Lee Valley Tools Woodworking Newsletter
Vol. 1, Issue 3
March 2007
 
Turning Bowl Feet – Design
 

In woodturning, technique is obviously important, but design is critical to a good piece of work. The best turners in the world may use different tools and a variety of skills, but a common element of their world-class turnings is strong design and close attention to detail.

The detail, however, shouldn't be limited to what is seen when a turned bowl is resting on a table. Invariably, admirers of turnings will flip them over and inspect the base, which can shape their opinion of the bowl as a whole. It may be a work of art when it's sitting on its foot, but if its base shows neglect, the effect is ruined.

The Transition
The foot should be an integral part of the bowl – a part of the design. As with the rest of the layout, whatever you do should look like you meant it to be there. This includes the transition of the curvature of the bowl to the actual foot. While smooth transition is the most common method, a more obvious and intentional transition can be created with a groove or bead.

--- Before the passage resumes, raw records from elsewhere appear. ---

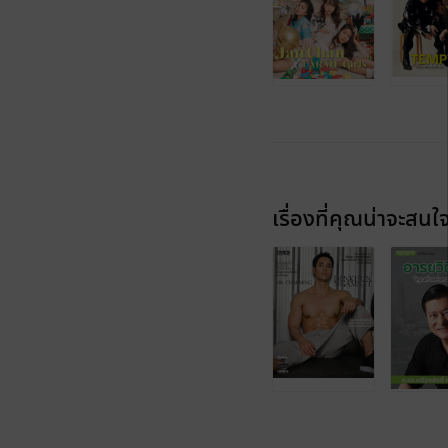
เรื่องที่คุณน่าจะสนใ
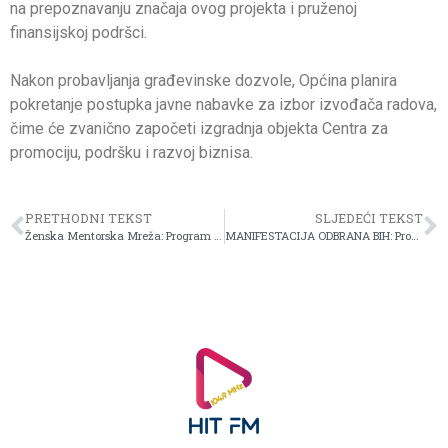
na prepoznavanju značaja ovog projekta i pruženoj
finansijskoj podršci.
Nakon probavljanja građevinske dozvole, Općina planira
pokretanje postupka javne nabavke za izbor izvođača radova,
čime će zvanično započeti izgradnja objekta Centra za
promociju, podršku i razvoj biznisa.
PRETHODNI TEKST
SLJEDEĆI TEKST
Ženska Mentorska Mreža: Program osnaživanja mladih, budućih liderki u Bosni i Hercegovini
MANIFESTACIJA ODBRANA BIH: Promocija knjige – Žene i rat – autorice dr. Meldijane Arnaut Haseljić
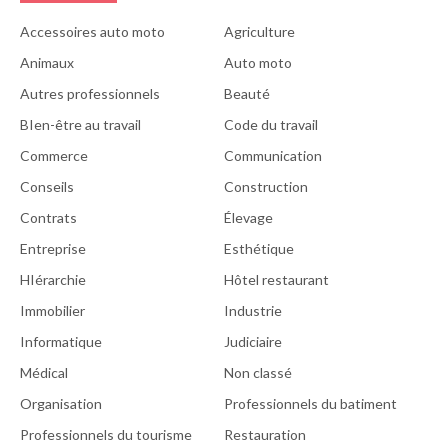
Accessoires auto moto
Agriculture
Animaux
Auto moto
Autres professionnels
Beauté
BIen-être au travail
Code du travail
Commerce
Communication
Conseils
Construction
Contrats
Élevage
Entreprise
Esthétique
HIérarchie
Hôtel restaurant
Immobilier
Industrie
Informatique
Judiciaire
Médical
Non classé
Organisation
Professionnels du batiment
Professionnels du tourisme
Restauration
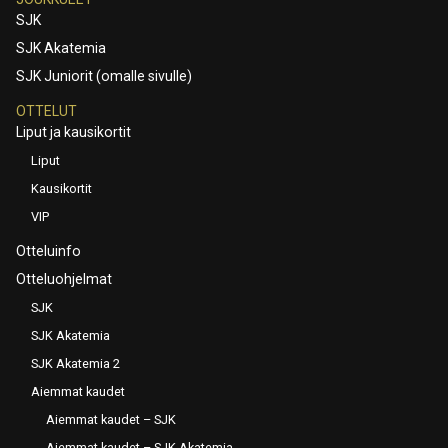
SJK
SJK Akatemia
SJK Juniorit (omalle sivulle)
OTTELUT
Liput ja kausikortit
Liput
Kausikortit
VIP
Otteluinfo
Otteluohjelmat
SJK
SJK Akatemia
SJK Akatemia 2
Aiemmat kaudet
Aiemmat kaudet – SJK
Aiemmat kaudet – SJK Akatemia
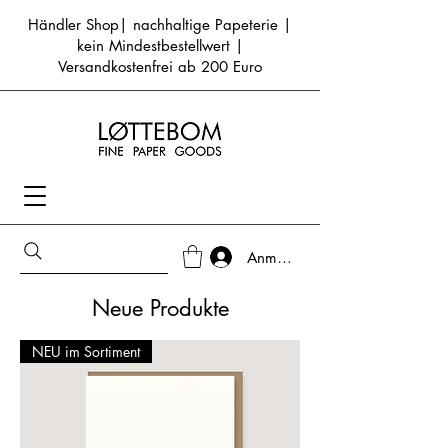
Händler Shop| nachhaltige Papeterie |
kein Mindestbestellwert |
Versandkostenfrei ab 200 Euro
Anmelden
Neue Produkte
NEU im Sortiment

In addition to making the foot look like an integral part of the bowl, you can give it the illusion of being an addition – something that cradles the bowl or appears to be a stand. Either way, to ensure that the foot sits properly on the surface, it should be slightly concave. You can make this curve simply functional and almost unnoticeable, or very pronounced – a specific element of the bowl design.


A pronounced foot
A turned bowl with a pronounced foot.